There is another argument -v
for the javap
command. It allows you to see more information about the class, file metadata, and values from the constant pool. Here is a part of the output:
Classfile /../../Main.class
Last modified Oct 8, 2019; size 392 bytes
MD5 checksum 7c6f013dc34260456bdde418433a1029
Compiled from "Main.java"
public class Main
minor version: 0
major version: 55
flags: (0x0021) ACC_PUBLIC, ACC_SUPER
this_class: #4 // Main
super_class: #5 // java/lang/Object
interfaces: 0, fields: 0, methods: 2, attributes: 1
Constant pool:
#1 = Methodref #5.#14 // java/lang/Object."<init>":()V
#2 = Fieldref #15.#16 // java/lang/System.out:Ljava/io/PrintStream;
#3 = Methodref #17.#18 // java/io/PrintStream.println:(I)V
... a lot of other constants ...
We reduced the pool of constants since it was too long. Values from this pool are used during the program execution.
Bytecode instructions
Each bytecode instruction consists of a one-byte operation code: opcode followed by zero or more operands. There are about 200 bytecode instructions currently in use: the full list can be found on Wikipedia.

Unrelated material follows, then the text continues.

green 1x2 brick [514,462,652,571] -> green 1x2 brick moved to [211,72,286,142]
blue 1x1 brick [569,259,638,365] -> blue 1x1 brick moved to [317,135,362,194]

Many instructions have prefixes and/or suffixes referring to the types of operands they operate on: i
for integer, l
for long, s
for short, b
for byte, c
for a character, f
for float, d
for double, and a
for a reference.
Let's consider some of the most used in programs instructions:
aload_0
loads a reference onto the stack from local variable 0;iconst_0
,iconst_1
,iconst_2
loads the int value 0, 1, or 2 onto the stack;istore_0
,istore_1
,istore_2
stores int value into the variable 0, 1, 2;iload_0
,iload_1
,iload_2
loads an int value from local variable 0, 1, 2;iadd
,isub
,imul
,idiv
performs basic arithmetic operations with integers;invokespecial
invokes instance method on object objectref and puts the result on the stack;invokevirtual
invokes virtual method on object objectref and puts the result on the stack;getstatic
gets a static field value of a class, where the field is identified by field reference in the constant pool index;return
returns void from a method.
Many instructions use stack since JVM works as a stack machine for calculations.

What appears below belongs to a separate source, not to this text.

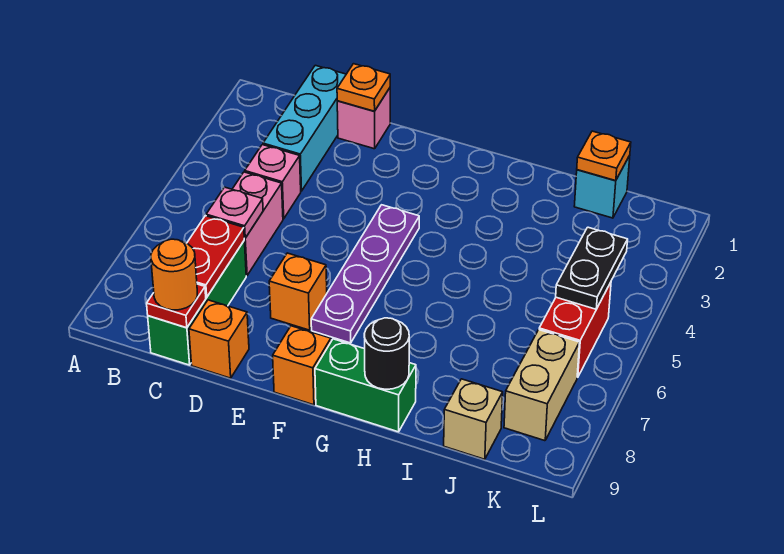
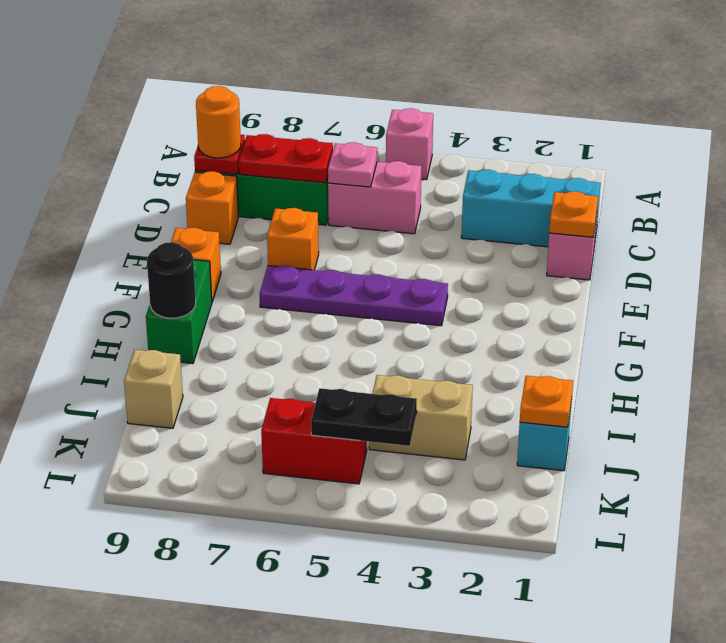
pink 1x1 brick [245,145,301,219] -> pink 1x1 brick moved to [386,108,433,180]
tan 1x2 brick [504,330,580,441] -> tan 1x2 brick moved to [369,375,473,460]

Now, we can read bytecode of the main
method.
iconst_1 // push 1 onto the stack
istore_1 // assign 1 to the variable 1 (a)
iconst_2 // push 2 onto the stack
istore_2 // assign 2 to the variable 2 (b)
getstatic #2 // Field java/lang/System.out:Ljava/io/PrintStream;
iload_1 // loads 1 from a
iload_2 // loads 2 from b
iadd // calculate 1 + 2
invokevirtual #3 // Method java/io/PrintStream.println:(I)V
return // return from the method main
Here, the command invokevirtual #3
takes an argument from the constant pool.
Conclusion
Understanding how Java compiles your code into bytecode can provide valuable insights into how your code is executed by the JVM. While the bytecode itself may seem complex, disassembling and examining it helps developers optimize their programs and gain a deeper understanding of the underlying mechanisms at play. This knowledge is particularly useful for roles that involve system-level development or performance tuning.